◆ **To be done**:
**A.** Answer these questions from the essay on fishing, each on its own line:
(i) What schedule did the writer keep in order to fish during the day?
(ii) Who first suggested the trip to Montana?
(iii) What had the writer and his wife decided to do by the end of the last trip?
**B.** Carry the essay on fishing forward from its final sentence.

◆ **Reading passage**:
--- BEGIN ---
Thursday, January 16, 2014

Priorities

When I was a younger man, few things mattered to me quite so much as fishing. My schedule was decided not by life's most necessary pursuits (education, gainful employment, meaningful relationships, etc.) but entirely by the pursuit of fish with a fly rod. Trout, steelhead, bass, carp - any fish was fair game provided I could coax it into moving to a fly. And when I wasn't on the water I was tying flies; when I wasn't tying flies I was planning my next trip. College courses were scheduled around major hatches. I worked nights so that I could fish during the day. I caught the biggest brown trout of my life on a day when I played hooky from both graduate school and work.

Contrary to everyone's expectations - except for perhaps my wife's - marriage did little to change my habits. Throughout our courtship (if they still call them courtships) my wife tolerated - sometimes even indulged - my obsession with all things piscatorial. It was she who first suggested I take a trip to Montana, and later encouraged me to make that trip some seven or eight times. I like to think she wanted to see me happy, but just as easily I suppose she could have been using that time to find another husband. I didn't much care; I was in Montana.




If God exists in the world then Montana - western Montana in particular - must be his backyard. For a bug chucker, Big Sky Country is like a shot in the neck with some manner of powerful antibiotic, an inoculation against those days when we are not out in the world doing that one thing we are truly meant to do. When I returned from my last trip I did so knowing that I might never again see such big skies; I knew that the memory of Montana would have to sustain me for years to come. My wife and I had decided to buy a house, and we were going to try to have a family.
--- END ---
◆ **Data**:
--- BEGIN ---
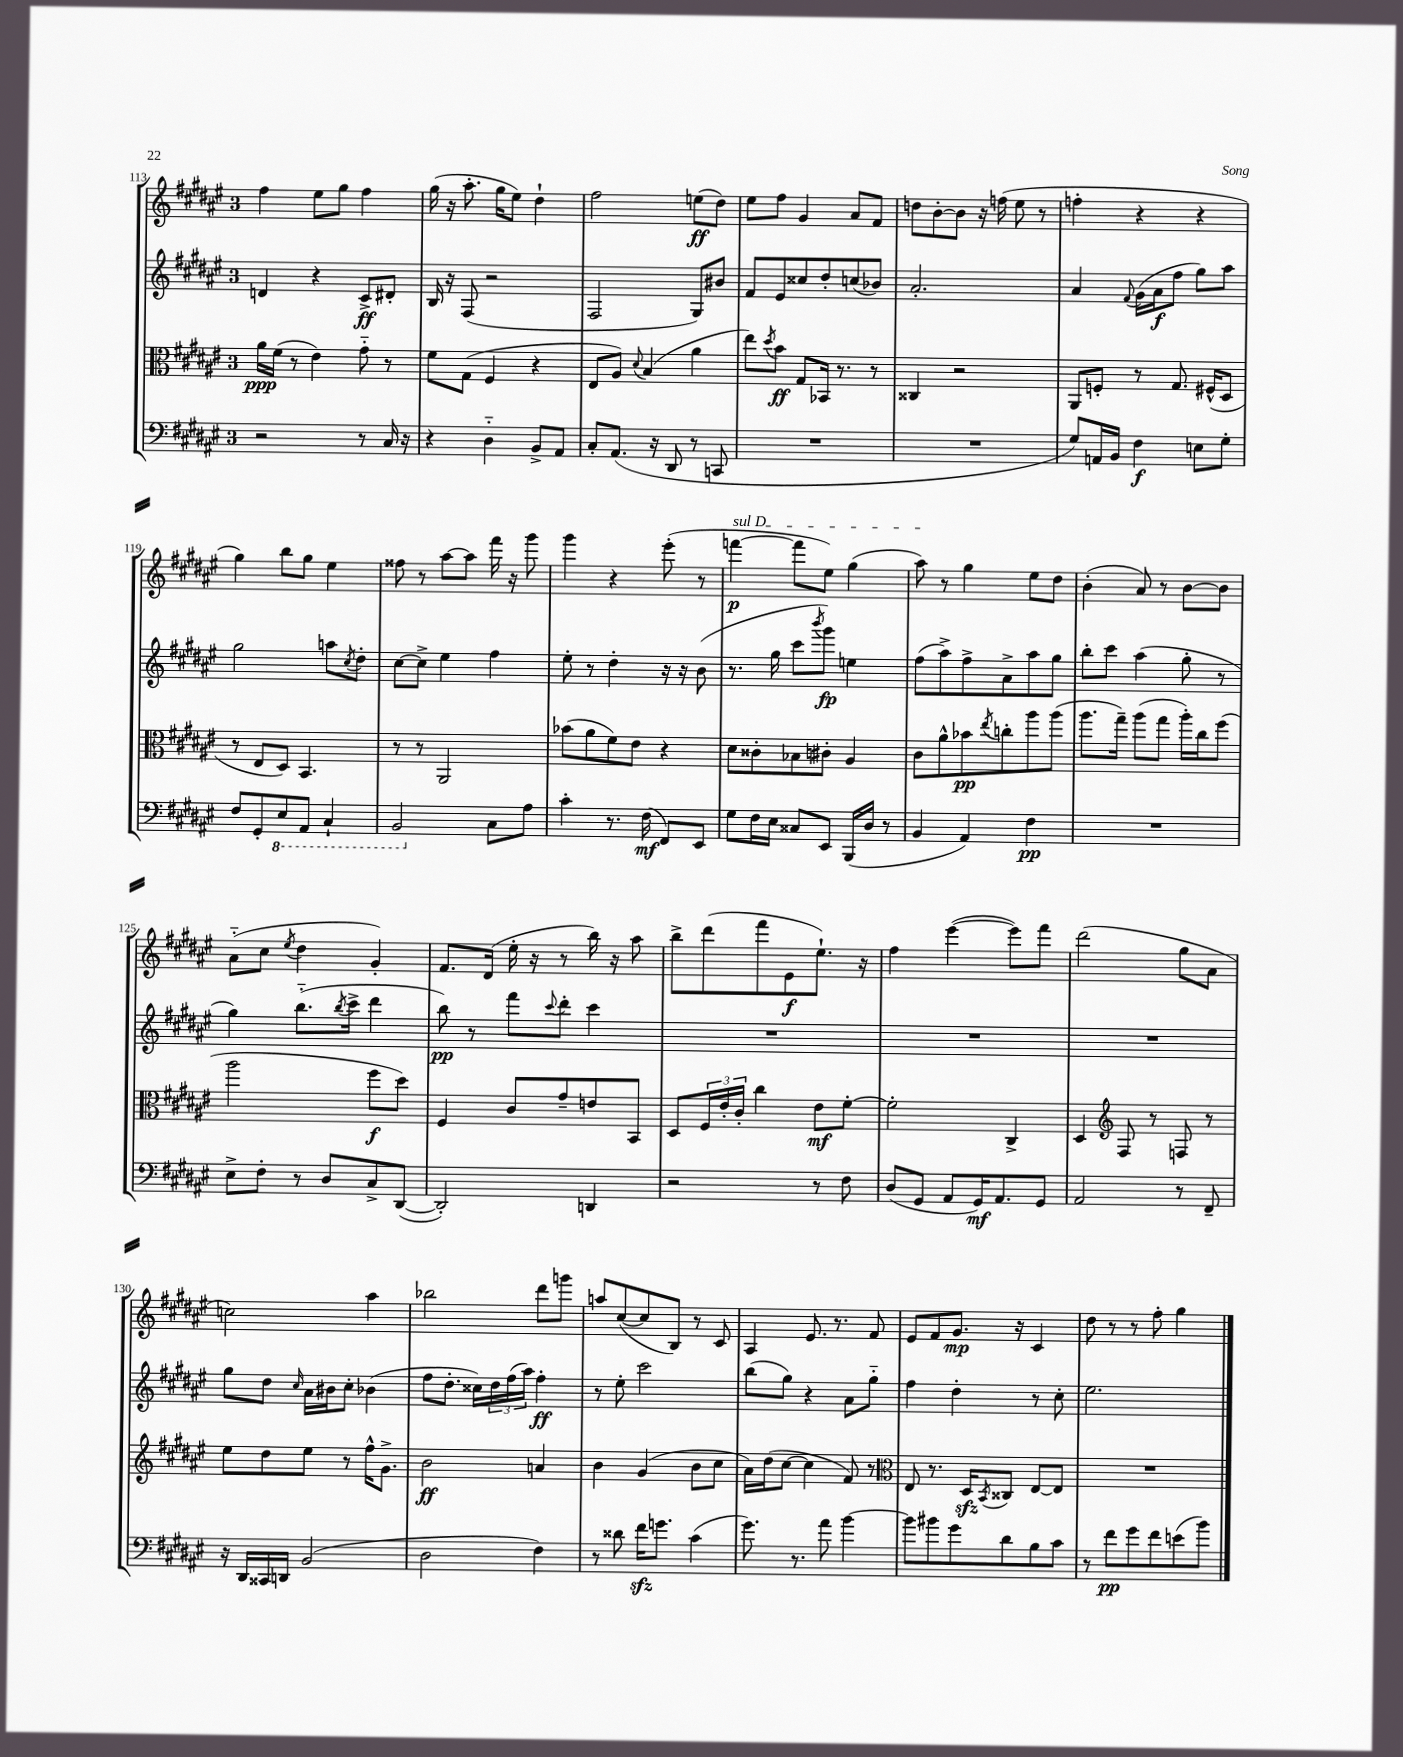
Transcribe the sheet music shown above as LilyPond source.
--- END ---
◆ **Answers below**:
**A.**
(i) The writer worked nights.
(ii) The writer's wife.
(iii) They had decided to buy a house and try to have a family.

**B.**
On February 15th of 2007, our triplets came into the world, kicking and screaming and - at 4 lbs 8 oz, 4 lbs 10 oz, and 4 lbs 12 oz - just slightly underweight. If I'm honest with you and with myself then I have to admit that I did not take to being a father, at least not right away. I had never so much as held a baby before the doctor placed one of our precious little girls into my reluctant hands. In that moment, all the clichés about being a father were true. I was simultaneously terrified and desperately in love. I wanted to shout my joy to the rooftops and crawl into a dark corner and cry. I had no idea how I would do it, but I wanted to give the world to my children. I started by giving my daughter a little piece of God's backyard: the Madison River.

Madison Sarah Daley.

Maddie playing in the Battenkill ... I thought about naming my son for the Kill ... bad idea.
In short order, however, all the romantic notions about fatherhood quickly gave way to the reality of caring for three newborns. Together, my wife and I fed the children 24 bottles of formula per day. We usually changed in excess of 30 diapers - often two or three at a time. We were assembly line parents working overtime. My wife handled it all with aplomb. While I floundered and fumbled my way through the early years, she was a maternal warrior fighting and winning a battle she had trained all her life to fight. Most days I was in awe of her while quietly brooding and dwelling on one simple question.

"What the hell was I thinking?"

My frustration and apparent ineptitude could only mean one thing - that I was not meant to be a father. On even the best of days, I was overwhelmed to the point of teary-eyed exhaustion. I could never tell what it was my children needed whereas my wife seemed to operate on some preternatural plane, a place where the kids communicated with her via clairvoyance and astral projection. She was the baby whisperer, and I felt like Jo-Jo the Idiot Monkey Boy.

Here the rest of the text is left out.